The dataset was created by Dr. Hadi (Fanaee-T 2013) from the Laboratory of Artificial Intelligence and Decision Support (LIAAD), at the (UCI Machine Learning Repository 2017) and can be found here.
The final report can be found here
There are two suggested ways to run this analysis:
1. Using docker
note - the instructions in this section also depends on running this in a unix shell (e.g., terminal or Git Bash)

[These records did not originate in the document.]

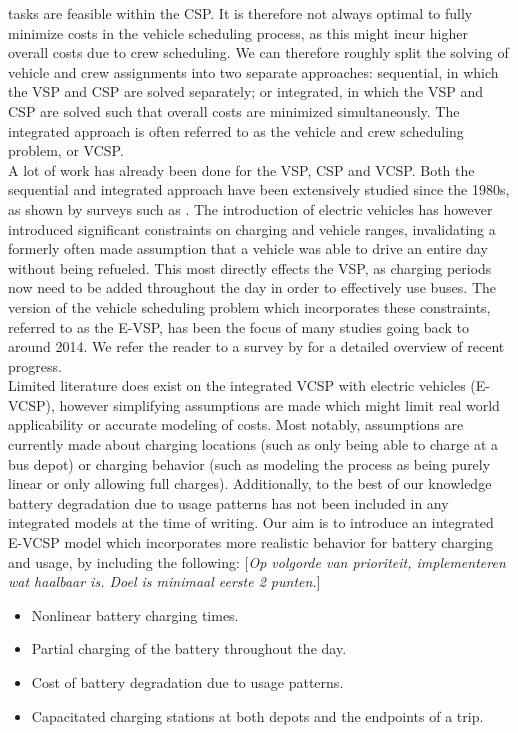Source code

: \documentclass[]{article}
\newcommand{\todonocomment}[1]{{\color{red}[\textit{#1}]}}
\begin{document}
tasks are feasible within the CSP. It is therefore not always optimal to
fully minimize costs in the vehicle scheduling process, as this might incur
higher overall costs due to crew scheduling. We can therefore roughly split the
solving of vehicle and crew assignments into two separate approaches:
sequential, in which the VSP and CSP are solved separately; or integrated, in
which the VSP and CSP are solved such that overall costs are minimized
simultaneously. The integrated approach is often referred to as the vehicle and
crew scheduling problem, or VCSP. \\
A lot of work has already been done for the VSP, CSP and VCSP.
Both the sequential and integrated approach have been extensively studied since the 1980s, as shown by surveys such as \citet{Bodin1983}. The introduction of electric vehicles has however introduced significant constraints on charging and vehicle ranges, invalidating a formerly often made assumption that a vehicle was able to drive an entire day without being refueled. This most directly effects the VSP, as charging periods now need to be added throughout the day in order to
effectively use buses. The version of the vehicle scheduling problem which incorporates these constraints, referred to as the
E-VSP, has been the focus of many studies going back to around 2014. We refer the reader
to a survey by \citet{Perumal2022LitRev} for a detailed overview of recent progress. \\
Limited literature does exist on the integrated VCSP with electric vehicles (E-VCSP), however
simplifying assumptions are made which might limit real world applicability or
accurate modeling of costs. Most notably, assumptions are currently made about charging
locations (such as only being able to charge at a bus depot) or charging
behavior (such as modeling the process as being purely linear or only allowing
full charges). Additionally, to the best of our knowledge battery degradation
due to usage patterns has not been included in any integrated models at the
time of writing. Our aim is to introduce an integrated E-VCSP model which incorporates more realistic behavior for battery charging and usage, by including the following: \todonocomment{Op volgorde van prioriteit, implementeren wat haalbaar is. Doel is minimaal eerste 2 punten.}
\begin{itemize}
  \item Nonlinear battery charging times.
  \item Partial charging of the battery throughout the day.
  \item Cost of battery degradation due to usage patterns.
  \item Capacitated charging stations at both depots and the endpoints of a trip.
\end{itemize}
\end{document}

To replicate the analysis, please follow the instruction below:
- Install Docker
- Clone this GitHub repository
- Download the docker image
docker pull doraqmon/group_409_bike_sharing:v1.0
- Run the following command at the command line/terminal from the root directory of this project:
docker run --rm -v /$(pwd):/home/analysis doraqmon/group_409_bike_sharing:v1.0 make -C '/home/analysis' all
- To reset the repo to a clean state, with no intermediate or results files, run the following command at the command line/terminal from the root directory of this project:
docker run --rm -v /$(pwd):/home/analysis doraqmon/group_409_bike_sharing:v1.0 make -C '/home/analysis' clean
2. Without using Docker
To replicate the analysis, clone this GitHub repository, install the dependencies listed below, and run the following command at the command line/terminal from the root directory of this project. Please note this process will take few minutes:
make all
To reset the repo to a clean state, with no intermediate or results files, run the following command at the command line/terminal from the root directory of this project:
make clean
-
Python 3.7.3 and Python packages:
- pandas==0.24.2
- numpy==1.16.4
- sklearn==0.22
- altair==3.2.0
- docopt==0.6.2
- selenium==3.141.0
- seaborn==0.9.0
-
R version 3.6.1 and R packages:
- knitr==1.26
- tidyverse==1.2.1
- caret==6.0-84
- kableExtra==1.1.0
The Bike Sharing Dataset materials here are licensed as CC0: Public Domain
. If re-using/re-mixing please provide attribution and link to this webpage.